真心の愛を君に......。 〜 運命の恋は結婚相談所で ~

着信履歴に表示された彼の名前。たったそれだけなのに、私の胸はまるで羽が生えたように軽くなり、春が訪れたように温かくなった。

後のことも先のことも今は考えない。

今の私に必要なのは広務さんの確かな存在だ。

いずれ閉ざされてしまう未来なら、せめて一目会えるうちに......!

間も無く地平線に沈みゆく太陽が今日最後に見せる夕焼けは、焦げ付いたように赤黒く、行き交う人の表情をもはや外の明かりから読み取ることは難しい。

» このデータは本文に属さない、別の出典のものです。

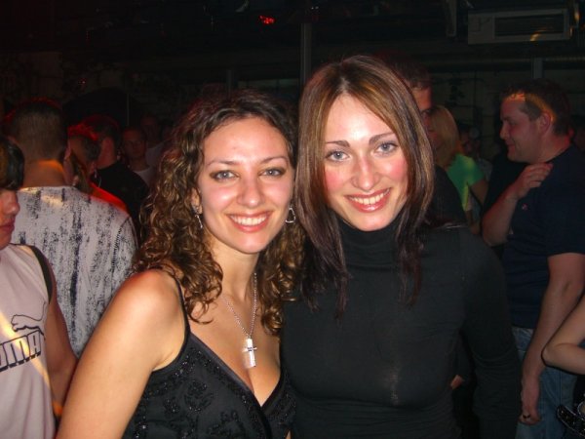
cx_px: 292
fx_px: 642
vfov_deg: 37.7
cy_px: 220
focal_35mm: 38
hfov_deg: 49.0
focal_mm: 7.9
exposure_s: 1/60
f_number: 2.8
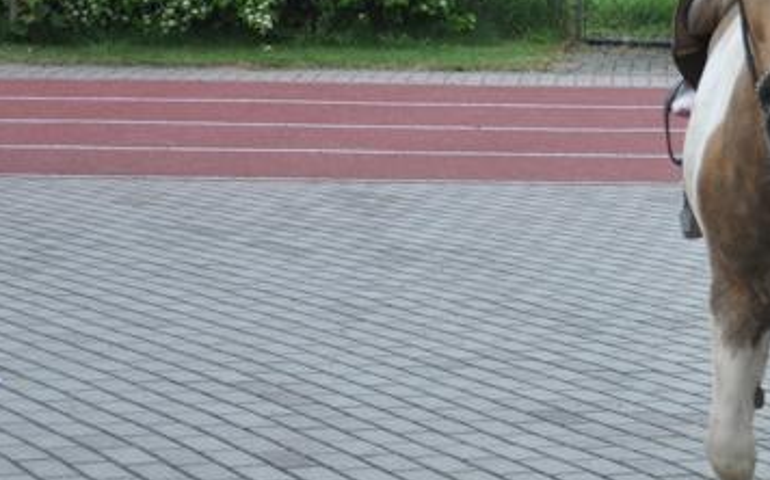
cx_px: 962
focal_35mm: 167
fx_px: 3502
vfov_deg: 7.8
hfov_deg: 12.2
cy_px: 97
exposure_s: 1/2000
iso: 500
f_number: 4.5
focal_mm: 38
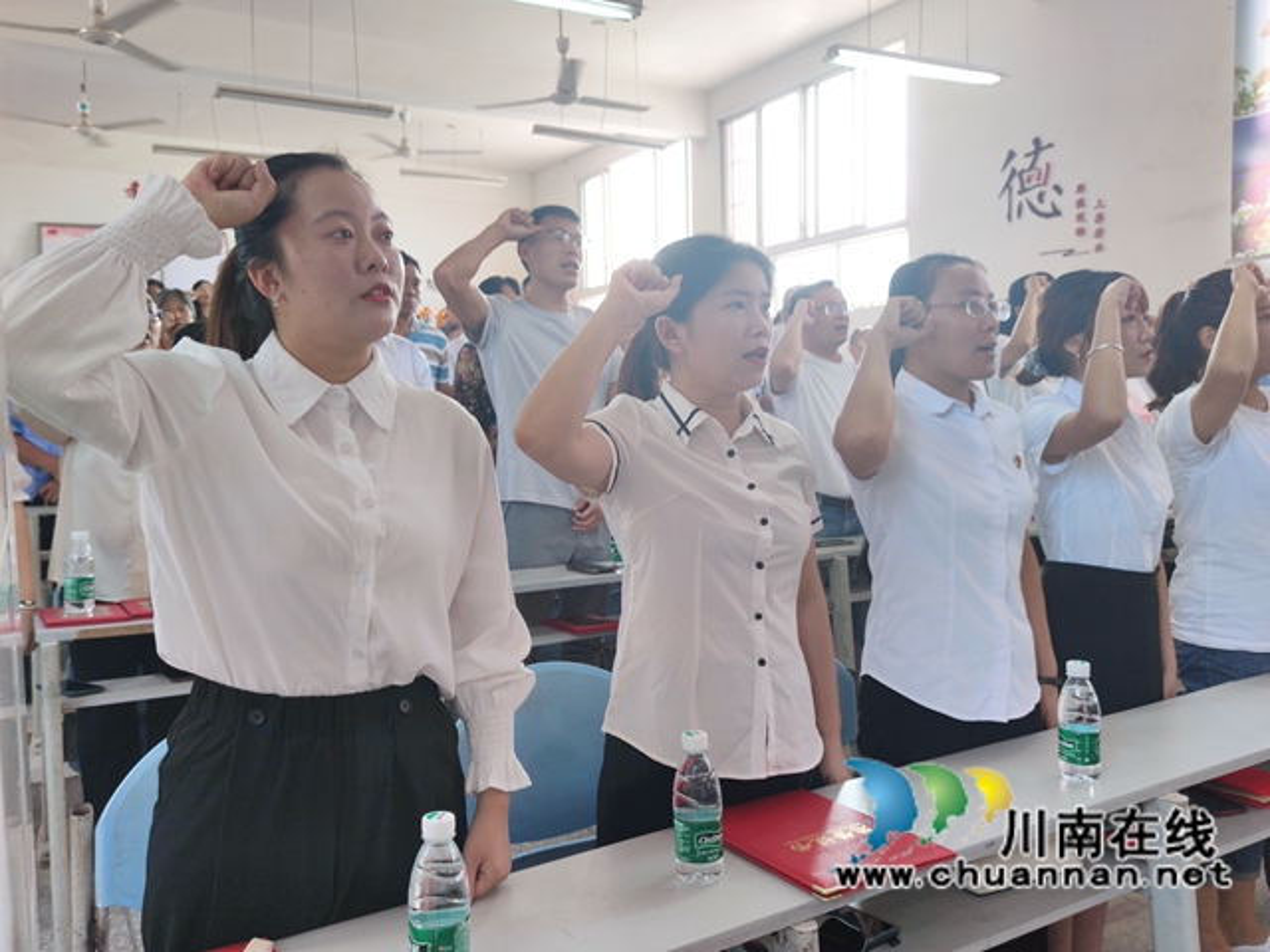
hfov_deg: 65.3
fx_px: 991
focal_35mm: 27
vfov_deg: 51.4
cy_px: 476
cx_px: 635
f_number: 1.69
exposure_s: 1/109
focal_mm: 6.72
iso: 50
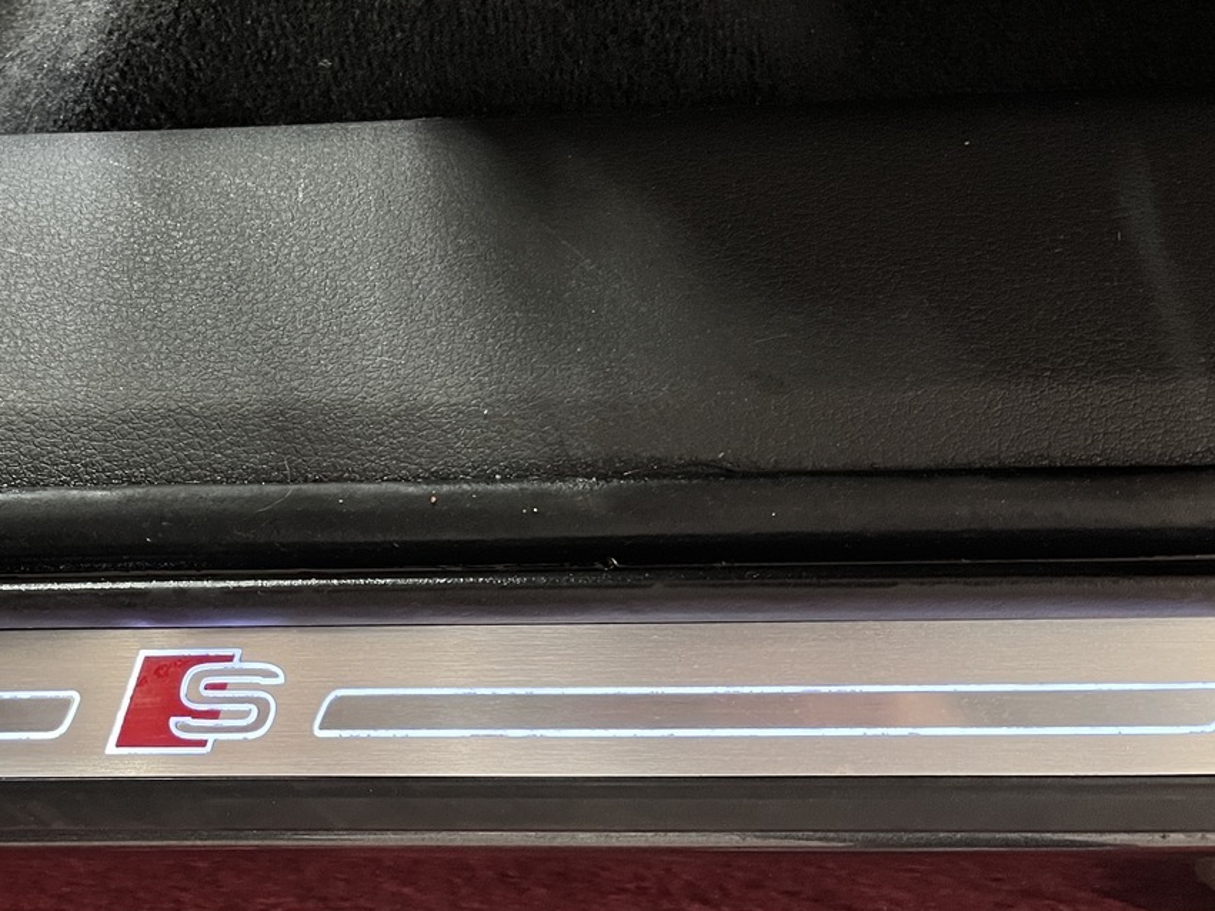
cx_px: 234
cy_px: 530
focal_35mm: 44
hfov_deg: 41.0
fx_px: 1544
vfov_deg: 32.8
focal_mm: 5.1
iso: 640
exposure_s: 1/33
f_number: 1.6
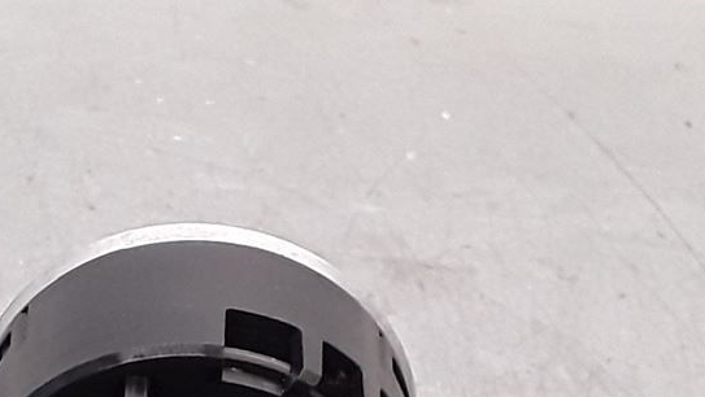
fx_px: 2151
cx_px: 174
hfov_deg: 18.5
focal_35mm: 115
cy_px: 633
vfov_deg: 10.1
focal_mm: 2.91
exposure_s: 1/100
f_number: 1.9
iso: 100
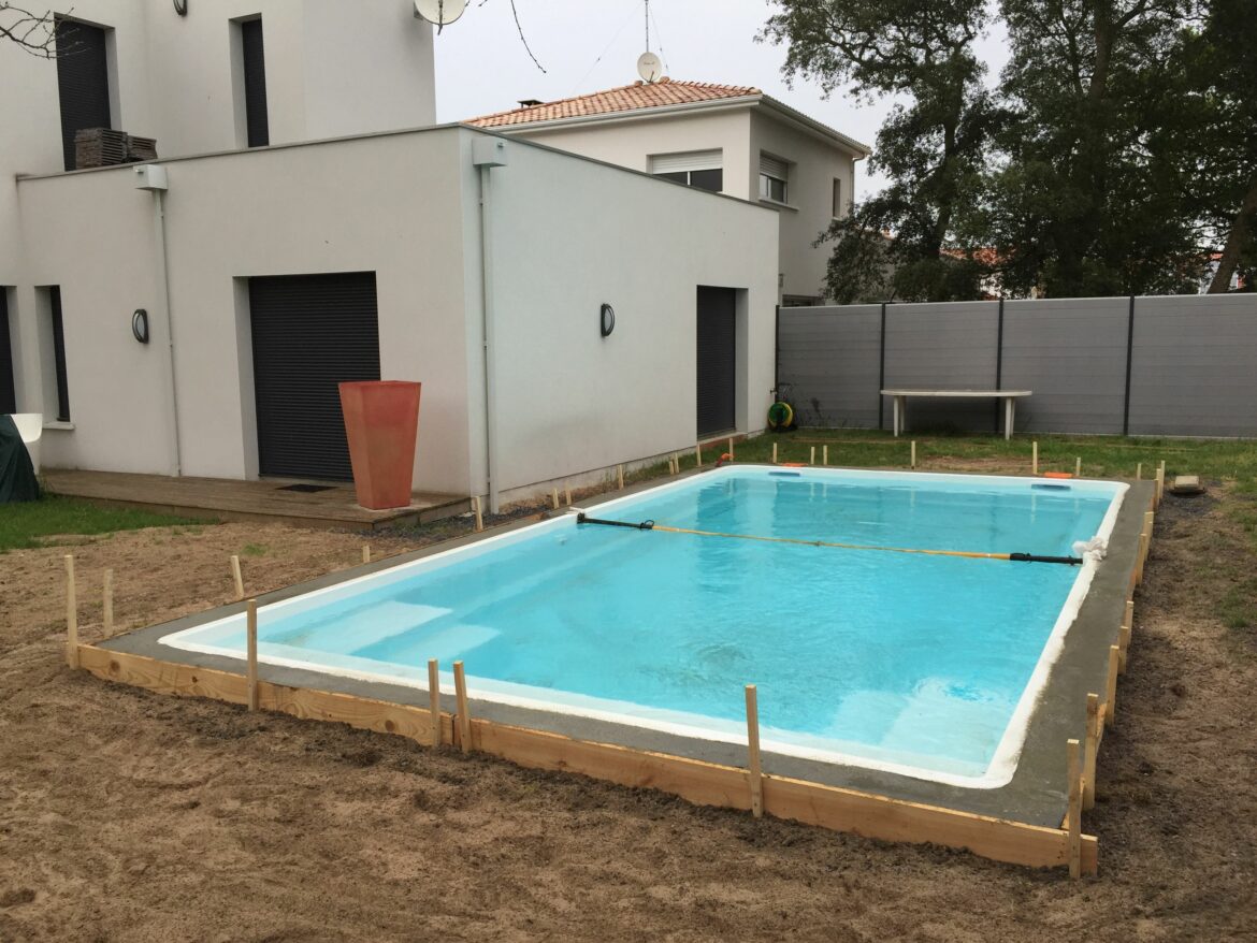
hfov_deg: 61.6
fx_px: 1053
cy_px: 472
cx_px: 628
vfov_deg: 48.2
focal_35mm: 29
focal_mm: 4.15
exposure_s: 1/314
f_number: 2.2
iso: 32
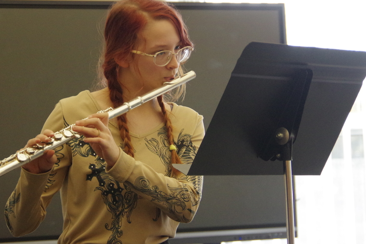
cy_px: 126
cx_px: 131
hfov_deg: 10.1
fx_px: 2064
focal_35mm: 203
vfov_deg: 6.8
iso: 3200
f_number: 5.6
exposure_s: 1/160
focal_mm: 100
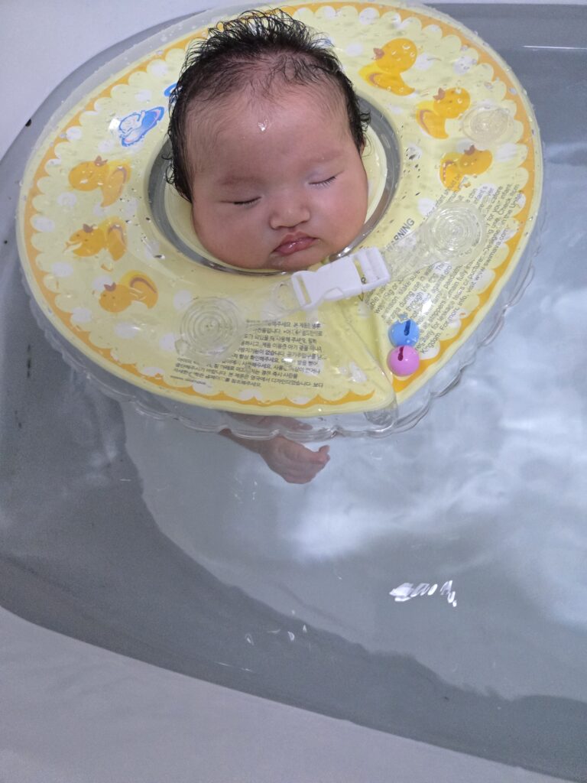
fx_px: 520
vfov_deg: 73.9
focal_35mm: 23
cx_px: 294
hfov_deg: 58.9
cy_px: 392
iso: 1250
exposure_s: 1/60
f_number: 1.8
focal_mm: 5.4
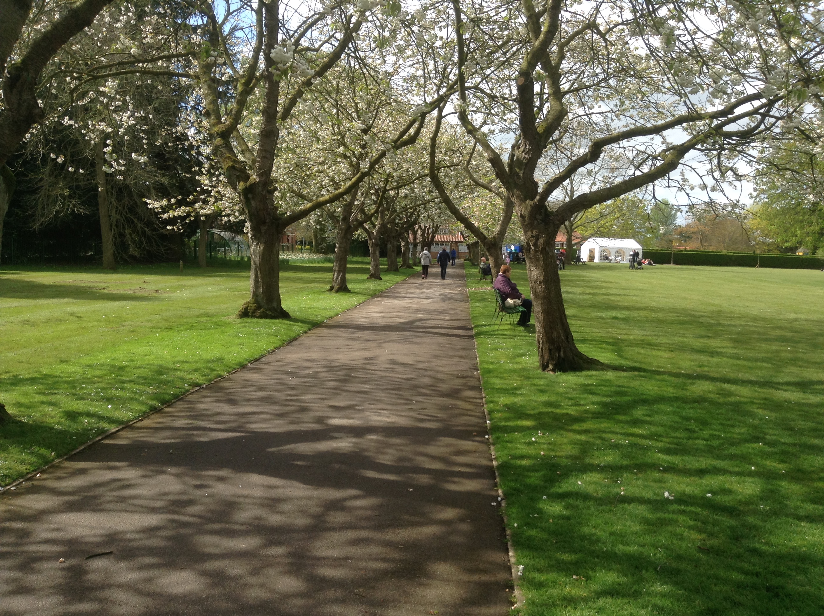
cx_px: 412
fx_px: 784
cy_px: 308
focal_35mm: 33
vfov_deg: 42.8
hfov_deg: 55.4
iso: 25
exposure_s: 1/557
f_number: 2.4
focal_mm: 3.3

そんな暮れていく街の情景とは相反するように、明るく点灯するスマホの画面に勇気づけられた私は、彼へと通じるシグナルを暗闇が街を覆う前に指先から発信した。

胸に手を当て発信音を待つ。

彼も私からの連絡を待っていると信じて......。

固唾を飲み、電波が繋がる前の無音の数十秒間を耐え抜いて、飛び越えた電波の壁の向こう側ーー。

”ツー......、ツー......、”

何?

何?この音......。

話中の通信音は最初、誰かが私達の運命を嘲笑っているような笑い声に聞こえた。

”彼と繋がらない”

その現実が切なく焦燥感を煽った。

今朝、彼との間に起こった出来事と今自分の身に起こっている変化が、性懲りも無く広務さんを追いかけさせる。

私は吹っ切れたように電話を切ると、それまで背中を丸めて大通りに背を向けていた姿勢を翻し、腕を高く上げて後方からやってきたタクシーを止めた。